12EA. Off High Worple, Rayners Lane, London Borough of Harrow Situated within the car park for the adjacent Rayners Lane Underground station are four 25 ft (8 m) tubular steel columns that still support their original 1960s' Benjamin "Duoflux" shovel-shaped floodlights. These columns would have been installed when the car park was constructed on land vacated by a coal yard, which had rails that ran onto the Underground network, and allowed coal trains to access South Harrow Gas Works - the next station south when travelling on the Piccadilly line.
The first of the installations is located at the entrance / exit to the car park, where two Duoflux fittings are installed. The second is visible in the background, above the grey temporary building.
Remarkably, the fittings are in good condition, with minimal rusting present to their enamelled steel reflectors. The curved polished aluminium reflectors behind the lamps are still present too, while the lamps themselves are high-wattage GLS (incandescent tungsten filament) types.
The columns are fed on overhead supplies. As this wiring all appears to remain intact, the aged floodlights could still be in operable condition.
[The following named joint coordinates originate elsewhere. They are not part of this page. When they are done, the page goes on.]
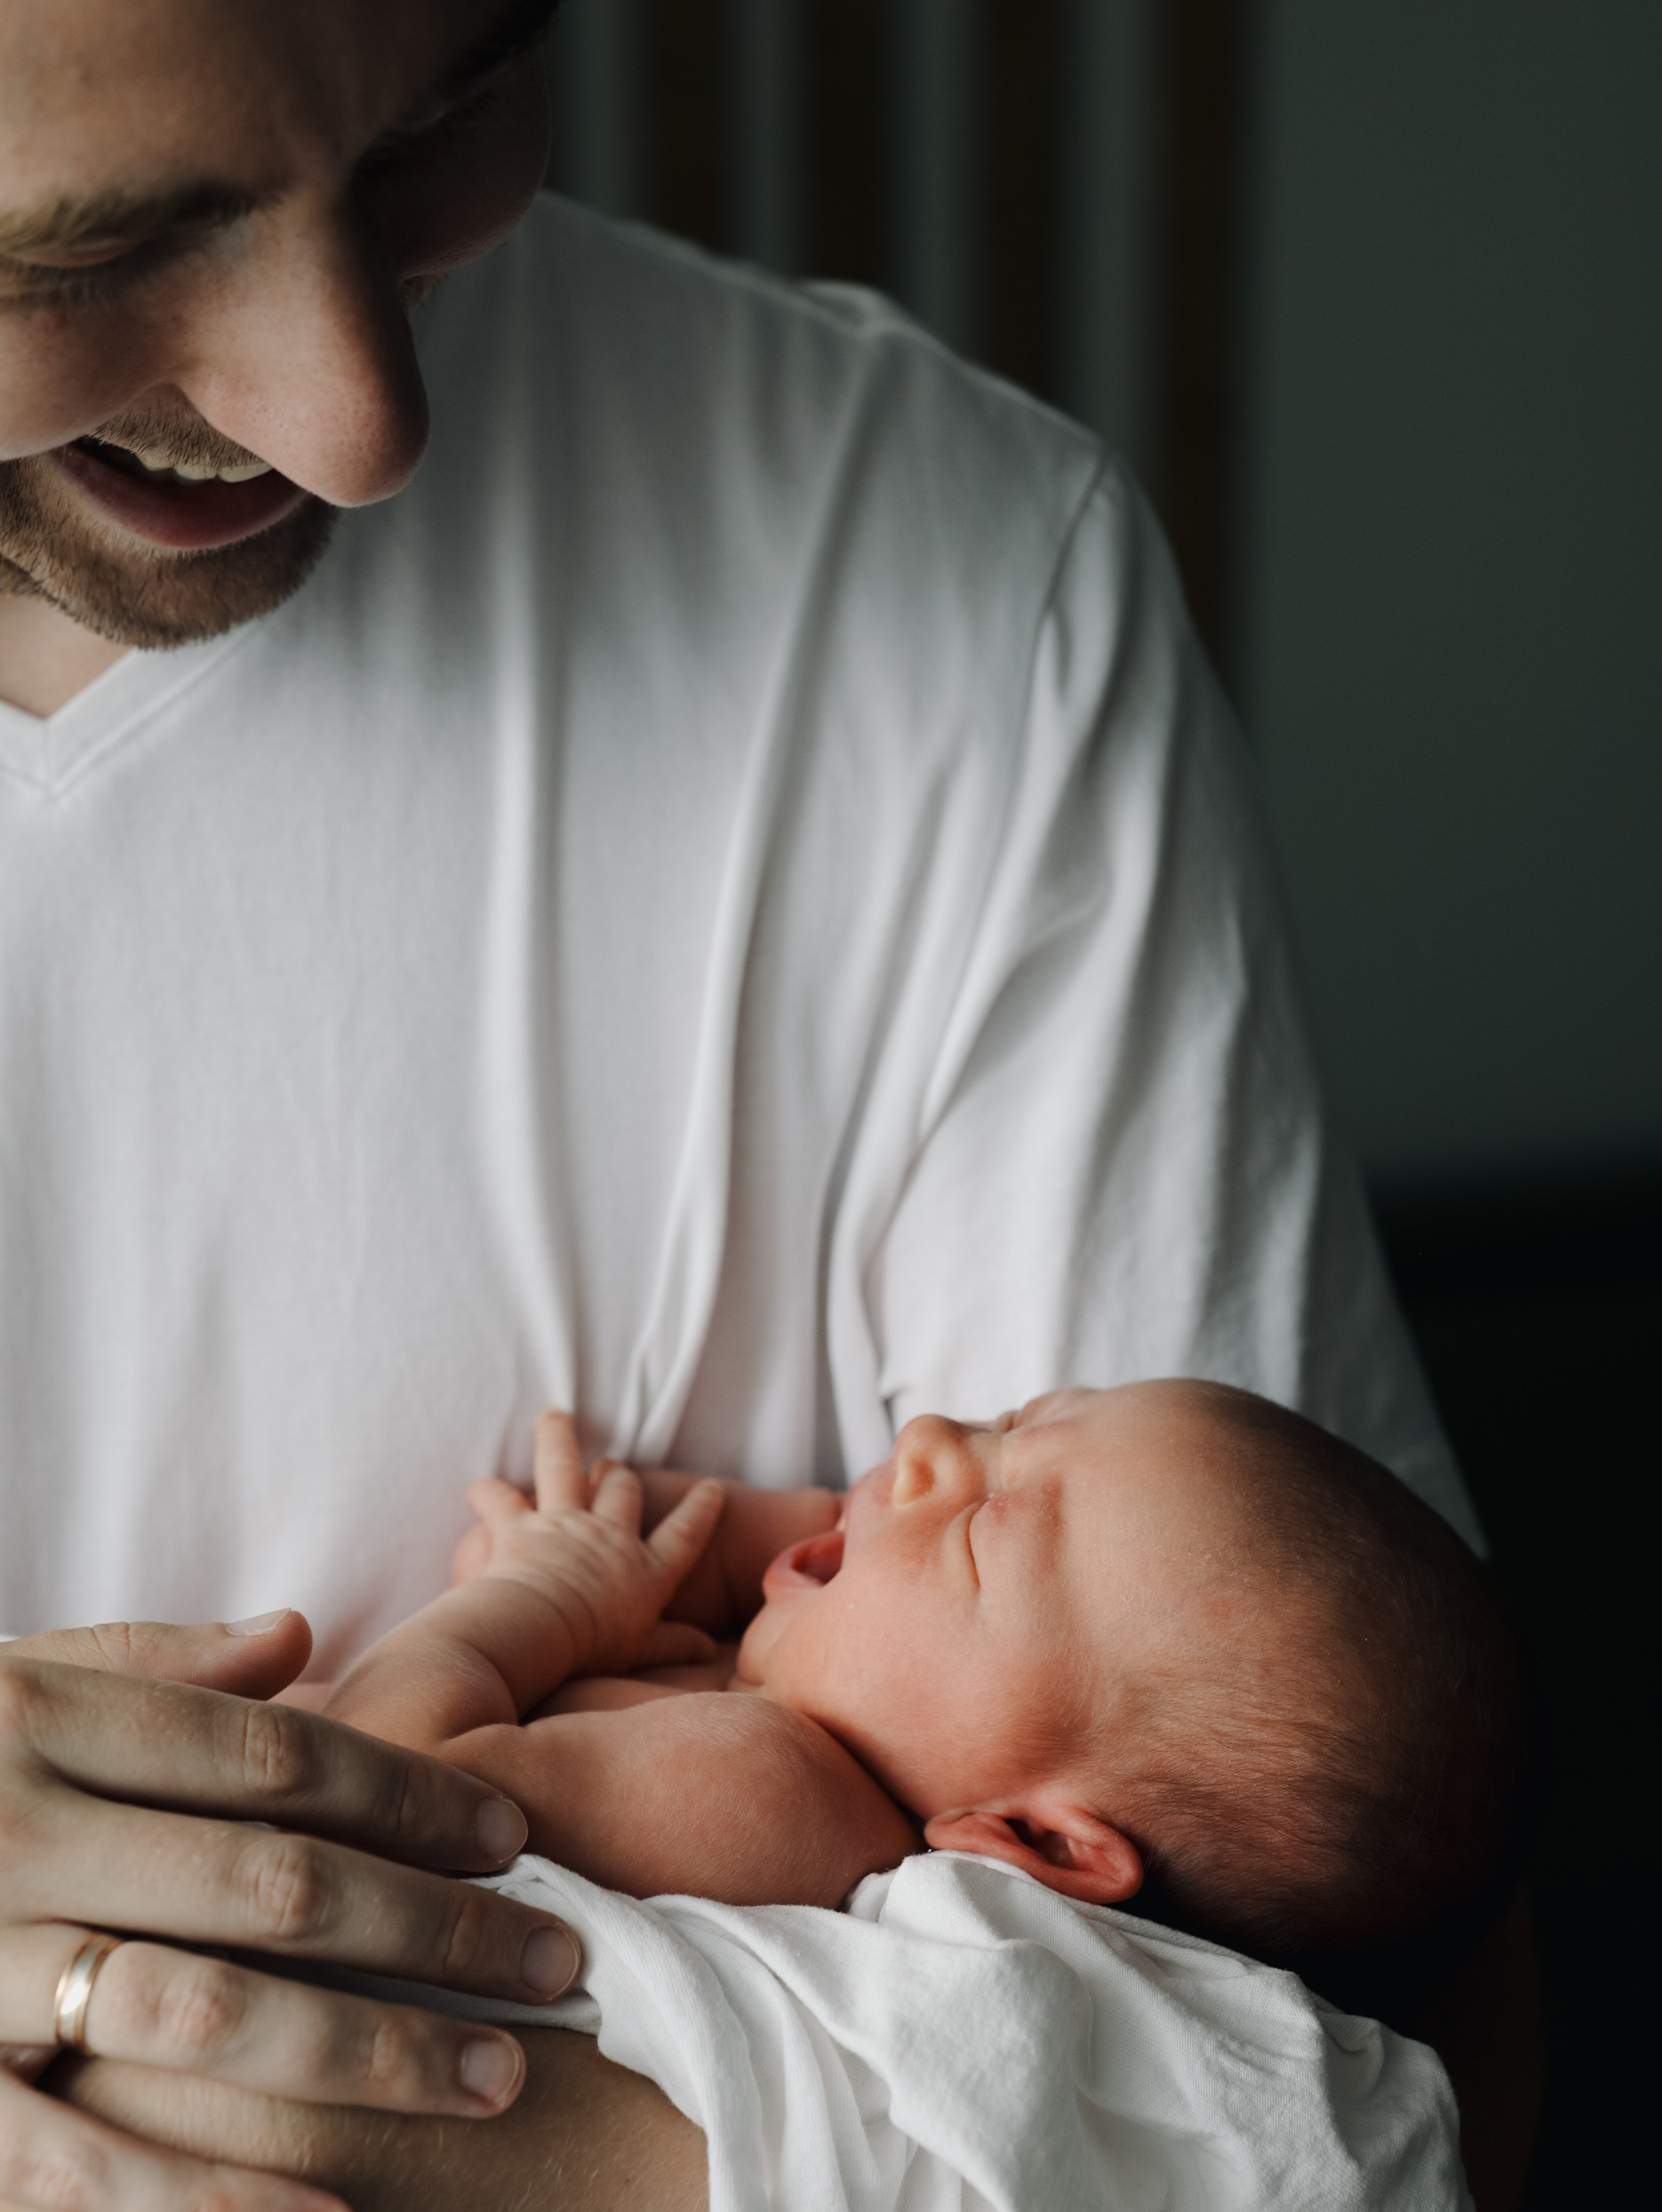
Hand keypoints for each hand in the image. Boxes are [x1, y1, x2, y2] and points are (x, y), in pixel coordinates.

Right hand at [0, 1615, 583, 2211]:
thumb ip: (141, 1668)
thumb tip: (298, 1640)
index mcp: (38, 1721)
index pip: (272, 1755)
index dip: (409, 1792)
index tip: (516, 1832)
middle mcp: (14, 1831)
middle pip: (274, 1877)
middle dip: (432, 1924)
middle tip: (562, 1961)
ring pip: (206, 2009)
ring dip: (365, 2051)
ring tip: (492, 2082)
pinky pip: (76, 2160)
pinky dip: (206, 2199)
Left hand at [461, 1411, 725, 1675]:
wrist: (542, 1628)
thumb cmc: (592, 1647)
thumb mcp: (640, 1650)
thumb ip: (673, 1645)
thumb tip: (709, 1652)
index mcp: (645, 1570)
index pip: (684, 1534)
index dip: (700, 1510)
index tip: (712, 1487)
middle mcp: (609, 1537)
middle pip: (622, 1492)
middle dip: (620, 1475)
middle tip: (614, 1465)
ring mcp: (564, 1524)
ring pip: (563, 1468)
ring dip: (558, 1439)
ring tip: (553, 1416)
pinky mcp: (520, 1525)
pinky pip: (501, 1500)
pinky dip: (487, 1492)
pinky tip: (478, 1487)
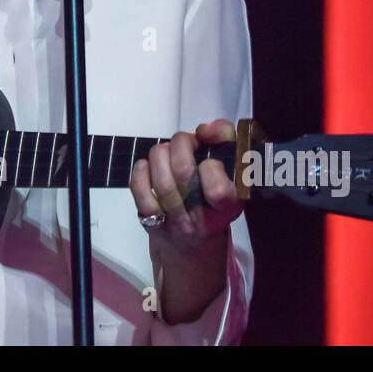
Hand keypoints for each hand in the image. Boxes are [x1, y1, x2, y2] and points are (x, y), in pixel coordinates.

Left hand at [129, 118, 242, 252]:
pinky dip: (141, 170)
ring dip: (161, 153)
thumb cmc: (214, 199)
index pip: (217, 188)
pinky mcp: (151, 222)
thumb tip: (205, 129)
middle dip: (181, 144)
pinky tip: (148, 166)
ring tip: (168, 151)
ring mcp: (174, 222)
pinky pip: (140, 191)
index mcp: (227, 207)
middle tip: (186, 143)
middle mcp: (201, 219)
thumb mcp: (233, 170)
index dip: (211, 165)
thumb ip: (225, 139)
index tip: (210, 161)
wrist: (193, 243)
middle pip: (183, 173)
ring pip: (161, 179)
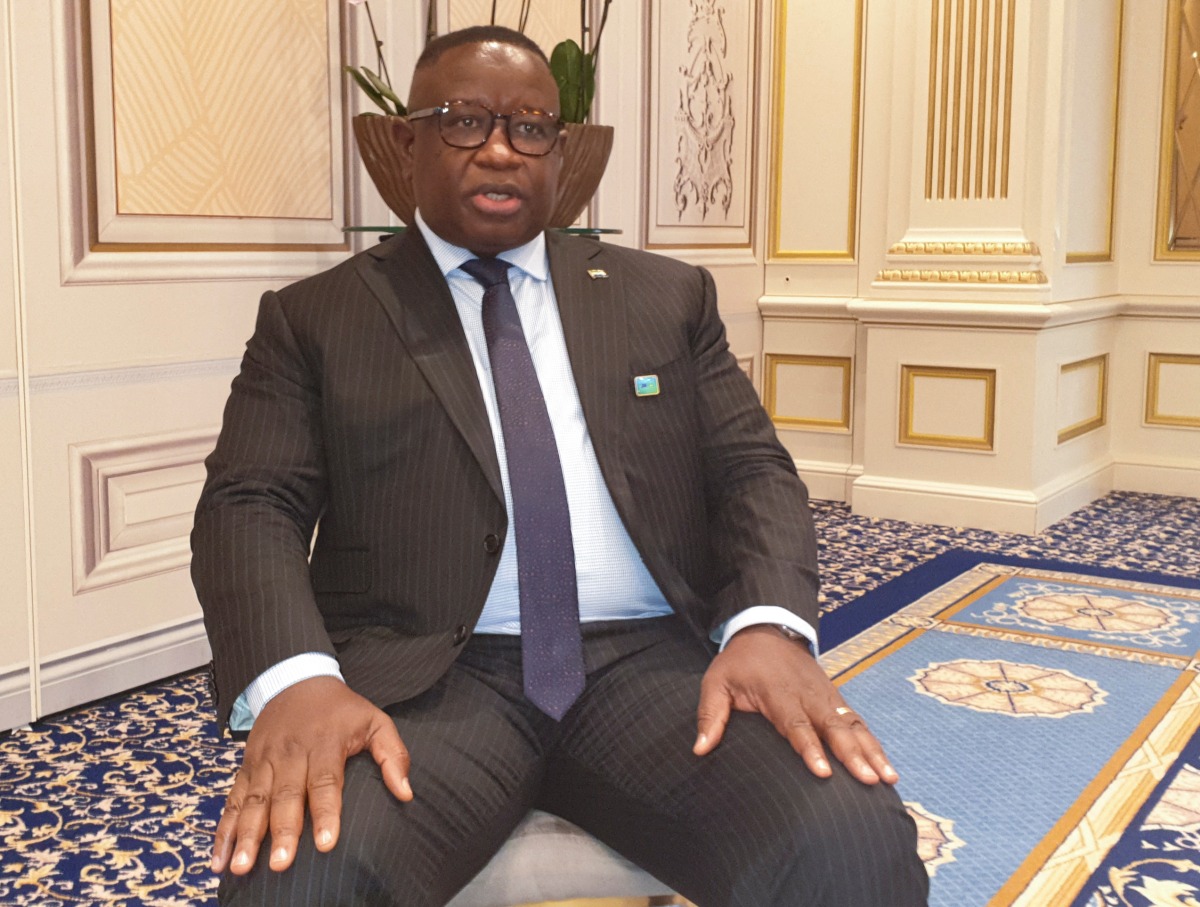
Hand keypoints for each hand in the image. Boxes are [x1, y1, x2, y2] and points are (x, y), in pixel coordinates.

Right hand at [211, 675, 412, 875]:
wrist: (296, 679)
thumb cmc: (341, 709)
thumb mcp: (375, 720)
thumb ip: (393, 754)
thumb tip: (406, 792)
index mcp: (324, 743)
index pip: (325, 782)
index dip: (326, 813)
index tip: (326, 844)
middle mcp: (290, 753)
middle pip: (285, 796)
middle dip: (282, 832)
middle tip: (281, 865)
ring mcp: (264, 760)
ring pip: (253, 800)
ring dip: (246, 835)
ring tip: (240, 867)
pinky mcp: (246, 765)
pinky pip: (232, 799)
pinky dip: (223, 829)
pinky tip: (218, 857)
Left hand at [694, 624, 898, 785]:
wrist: (767, 627)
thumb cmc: (739, 662)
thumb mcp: (716, 681)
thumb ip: (710, 714)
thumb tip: (700, 749)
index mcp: (778, 693)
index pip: (795, 725)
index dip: (809, 748)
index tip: (822, 771)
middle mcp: (808, 695)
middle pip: (833, 727)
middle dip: (852, 754)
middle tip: (868, 779)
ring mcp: (825, 696)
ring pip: (852, 725)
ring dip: (871, 751)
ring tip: (887, 778)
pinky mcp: (835, 698)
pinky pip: (857, 722)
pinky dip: (873, 743)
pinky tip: (886, 766)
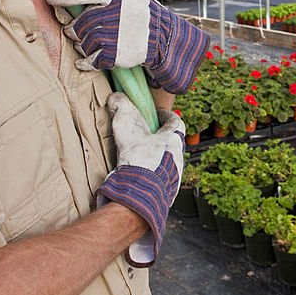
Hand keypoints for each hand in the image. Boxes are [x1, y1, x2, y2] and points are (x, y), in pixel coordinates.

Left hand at [46, 0, 209, 93]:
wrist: (167, 39)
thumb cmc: (147, 9)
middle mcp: (117, 14)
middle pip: (80, 21)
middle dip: (73, 26)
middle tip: (73, 28)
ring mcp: (116, 36)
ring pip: (83, 41)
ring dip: (80, 42)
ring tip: (87, 40)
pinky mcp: (117, 56)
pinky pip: (90, 60)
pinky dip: (84, 61)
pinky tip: (83, 60)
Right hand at [96, 93, 184, 266]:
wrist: (141, 197)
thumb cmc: (138, 160)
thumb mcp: (126, 128)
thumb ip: (120, 107)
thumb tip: (116, 97)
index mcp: (174, 140)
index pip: (177, 122)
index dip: (166, 116)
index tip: (157, 115)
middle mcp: (179, 157)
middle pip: (174, 141)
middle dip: (161, 137)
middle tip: (146, 135)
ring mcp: (175, 176)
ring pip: (169, 160)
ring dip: (158, 156)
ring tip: (141, 155)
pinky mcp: (168, 192)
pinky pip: (163, 178)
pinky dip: (154, 173)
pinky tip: (140, 174)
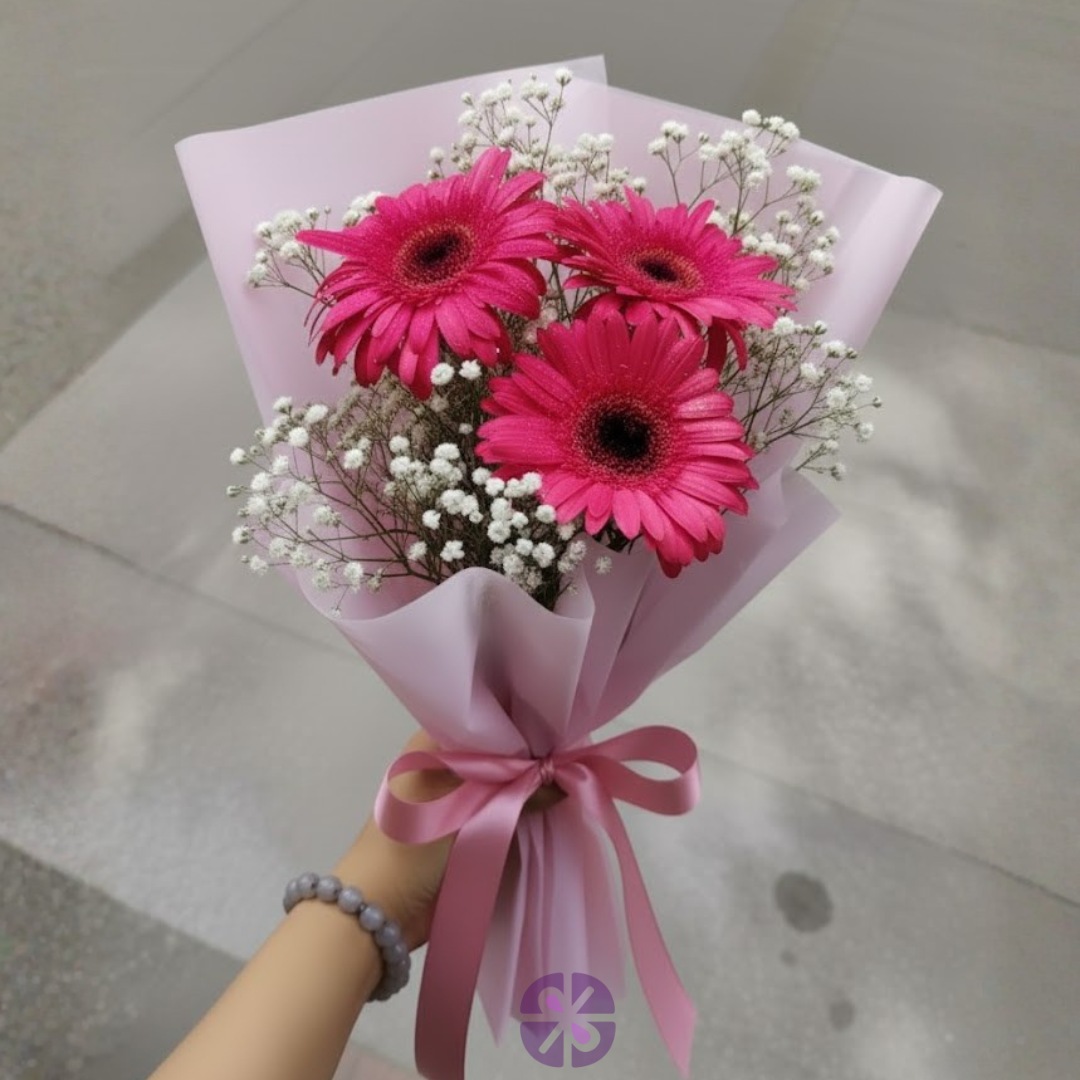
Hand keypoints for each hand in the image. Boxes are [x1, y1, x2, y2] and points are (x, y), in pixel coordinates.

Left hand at [333, 730, 562, 949]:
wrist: (378, 915)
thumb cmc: (411, 850)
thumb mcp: (464, 813)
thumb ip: (516, 792)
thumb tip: (564, 779)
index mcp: (432, 746)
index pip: (486, 721)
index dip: (523, 725)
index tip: (559, 730)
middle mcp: (443, 765)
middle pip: (497, 753)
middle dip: (531, 758)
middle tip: (572, 755)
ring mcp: (453, 800)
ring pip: (500, 784)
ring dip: (528, 787)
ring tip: (570, 778)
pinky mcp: (461, 830)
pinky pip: (497, 812)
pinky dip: (519, 812)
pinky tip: (551, 809)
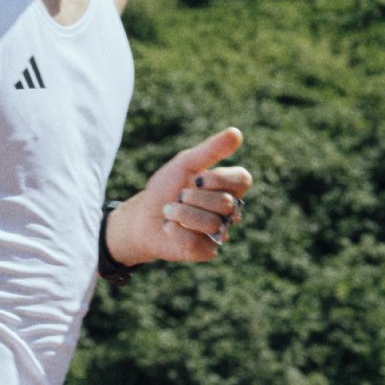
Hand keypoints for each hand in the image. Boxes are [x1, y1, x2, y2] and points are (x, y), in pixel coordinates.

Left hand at [106, 127, 251, 268]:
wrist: (142, 216)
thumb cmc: (166, 188)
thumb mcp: (185, 164)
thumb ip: (210, 150)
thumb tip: (237, 133)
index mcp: (228, 187)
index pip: (243, 180)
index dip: (220, 179)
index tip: (198, 178)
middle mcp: (229, 210)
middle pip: (226, 203)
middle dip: (194, 198)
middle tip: (179, 196)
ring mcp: (220, 232)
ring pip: (213, 224)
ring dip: (182, 214)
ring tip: (170, 212)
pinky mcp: (206, 251)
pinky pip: (197, 242)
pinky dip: (177, 232)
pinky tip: (170, 228)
Rather rudimentary ladder supports are attached to each column to allow for maintenance.
The third column is a little further along the car park, with Charles Holden's art deco station building, constructed in the late 1930s, being visible to the right. The grassed area behind the column was a siding, but had been out of use for many years, and saw its rails removed completely in 2017. The fourth column (not seen here) is also topped with two Duofluxes, in order to illuminate the far section of the car park.
Also of note are the platform lights - in many of the above-ground Holden stations of the 1930s, concrete was used extensively for the platform structures, including the lighting columns.
Although the lanterns are likely to be modern replicas (as they run high pressure sodium (SON) lamps), they are a close facsimile of the original hemispherical lanterns that were fitted to these columns, as seen here.